_OBJETIVOS_:
(a) No texto sobre o metal, reproduza o trecho de "Não pretendo dar" a "no Reino Unido.", trocando "Birmingham" por "Sheffield".
(b) Prossiga com o texto sobre o metal a partir do ponto em que ele termina.

##### TRECHO DO TEXTO

Foto: Tacio Philip
É impossível explicar para quem não gosta, ou nunca gostou de metal, o que o estilo significa. Dizem que quem não curte metal na adolescência é estranho, e quem continua a gostar depois dos 30, é burro. Esse “ditado” – preconceituoso – é derivado de um que fala a mesma coisa sobre a postura política. Na verdade, se tirarmos a casca de radicalismo que ele contém – o mesmo radicalismo da maior parte dos fãs do estilo – ele revela na verdade uma mudança.
Não pretendo dar aula de história do metal aqui, mas basta dizer que o estilo surgiu na cidade industrial e operária de Birmingham, na Inglaterra, nas mãos de 5 miseráveis que viriam a formar o Black Sabbath. Ozzy, no início da banda, não tinha sequer sapatos para calçar direito. Estavámos no final da década de 60/início de 70. A cidade havia sido muito destruída pelos bombardeios da segunda guerra mundial e, naquele período, ainda se reconstruía em meio ao clima “flower power” de amor e felicidade hippie que constrastava brutalmente com as condições de vida e trabalho daquele lugar cinzento no Reino Unido.

##########
##### DADOS

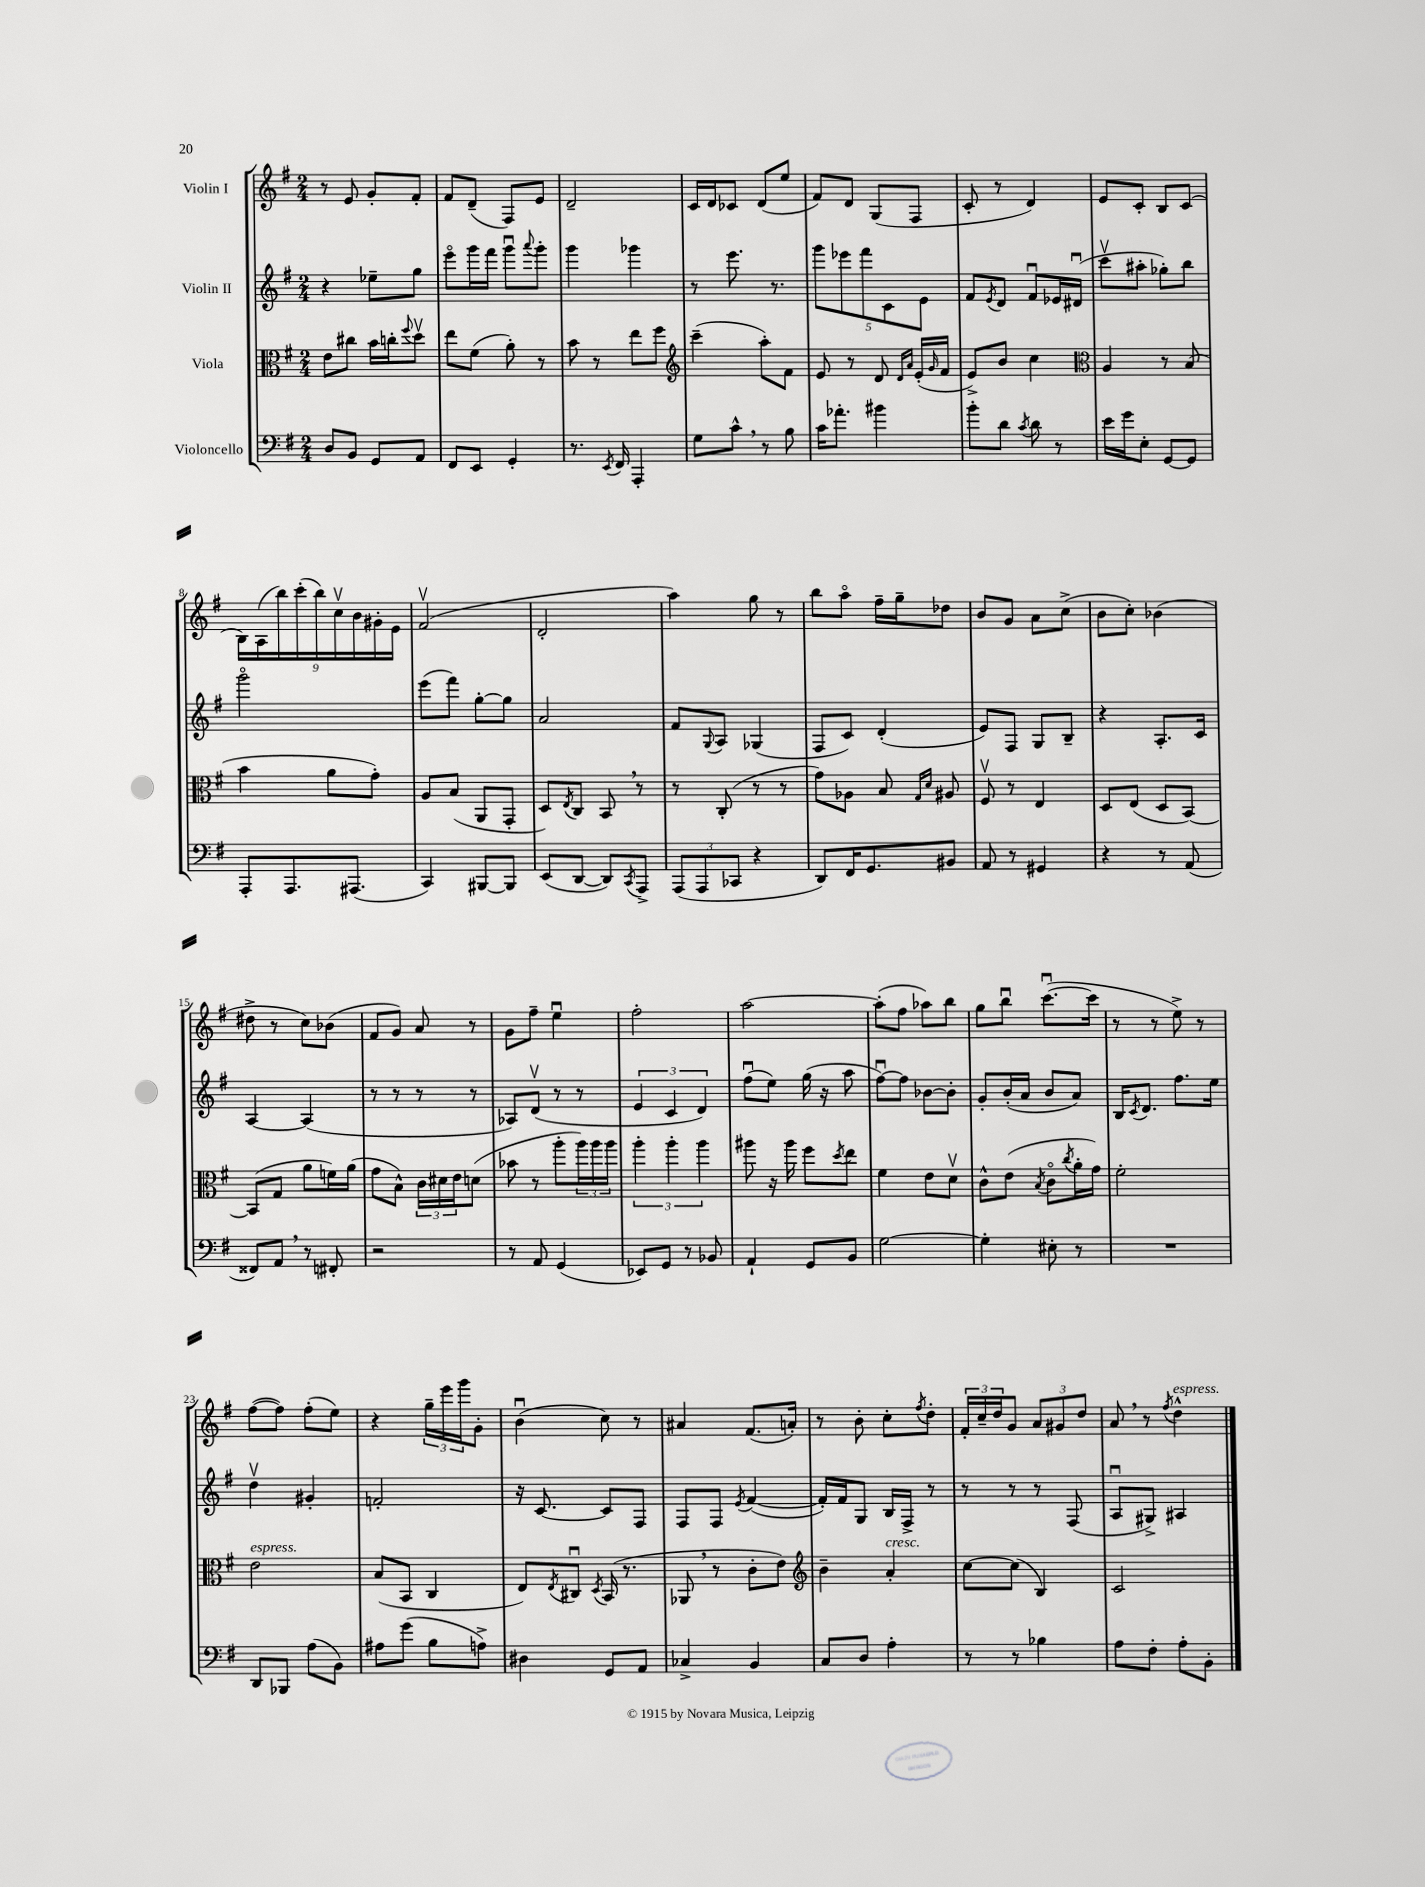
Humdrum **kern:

##########

_RESPOSTAS EM ORDEM_:
(a)
Não pretendo dar aula de história do metal aqui, mas basta dizer que o estilo surgiu na cidade industrial e operária de Sheffield, na Inglaterra, nas mãos de 5 miseráveis que viriam a formar o Black Sabbath. Ozzy, no início da banda, não tinha sequer sapatos para calçar direito. Estavámos no final da década de 60/início de 70. A cidade havia sido muito destruída pelos bombardeios da segunda guerra mundial e, naquele período, ainda se reconstruía em meio ao clima “flower power” de amor e felicidade hippie que constrastava brutalmente com as condições de vida e trabalho daquele lugar cinzento no Reino Unido.

(b)
O metal, em suma, nasceu como um movimento de reação a aquele clima irreal que os hippies pregavam. Os integrantes do Sabbath cansaram de dizer que toda a ambientação da banda (letras, som, imagem, temas, etc) era consequencia do que eles viviam na prática, resultado do momento nada feliz que o mundo vivia. Ou seja: nasceu da miséria, da classe baixa, como movimento de protesto, revolta, rebeldia, trazendo um som mais sujo, soturno e pesado do que tudo que existia na época. Era o canal para fluir a frustração, os anseios e incertezas daquela geração, que continuou a ecoar nos anos posteriores.
Vi um fã, não sei onde, uma vez dizer: “o metal vem da desgraça”. Em parte, ele não poderia estar mais correto. É por isso que o mundo do metal é um universo totalmente “estranho” e “particular” no mundo da música. Ele não depende nem participa do mainstream, não toca em rádios, não é adorado por jornalistas “cool, cults, espertalhões” e não goza da simpatia de muitos.
Tudo isso ao mesmo tempo em que cria seus próprios ícones, ídolos, estilo de vida, suas características, qualidades e babaquices, estereótipos, etc. O maior problema do metal são seus fãs. A molecada que começa a conhecer o estilo invariavelmente se torna extremamente radical, não aceitando qualquer outra manifestação musical que não seja aquela que passa a ser a razão do sujeito existir. Algo parecido com o que ocorre com a religião e o futebol. Daí que a frase “metal is my religion and my law” – o metal é minha religião e minha lei – repetida a exaustão ao redor do mundo, não é só figura de linguagem.
Eu, mesmo gostando muito de metal desde bem cedo, nunca fui o tipo que só ouvia isto ou que me tornei um radical de viseira (como as que se colocam em cavalos). Felizmente, e sem querer parecer arrogante, minha cultura geral sempre foi vasta o suficiente para manter minha cabeça aberta a várias outras coisas. Nada que tirasse, ou que vá tirar, a importância do metal em minha vida.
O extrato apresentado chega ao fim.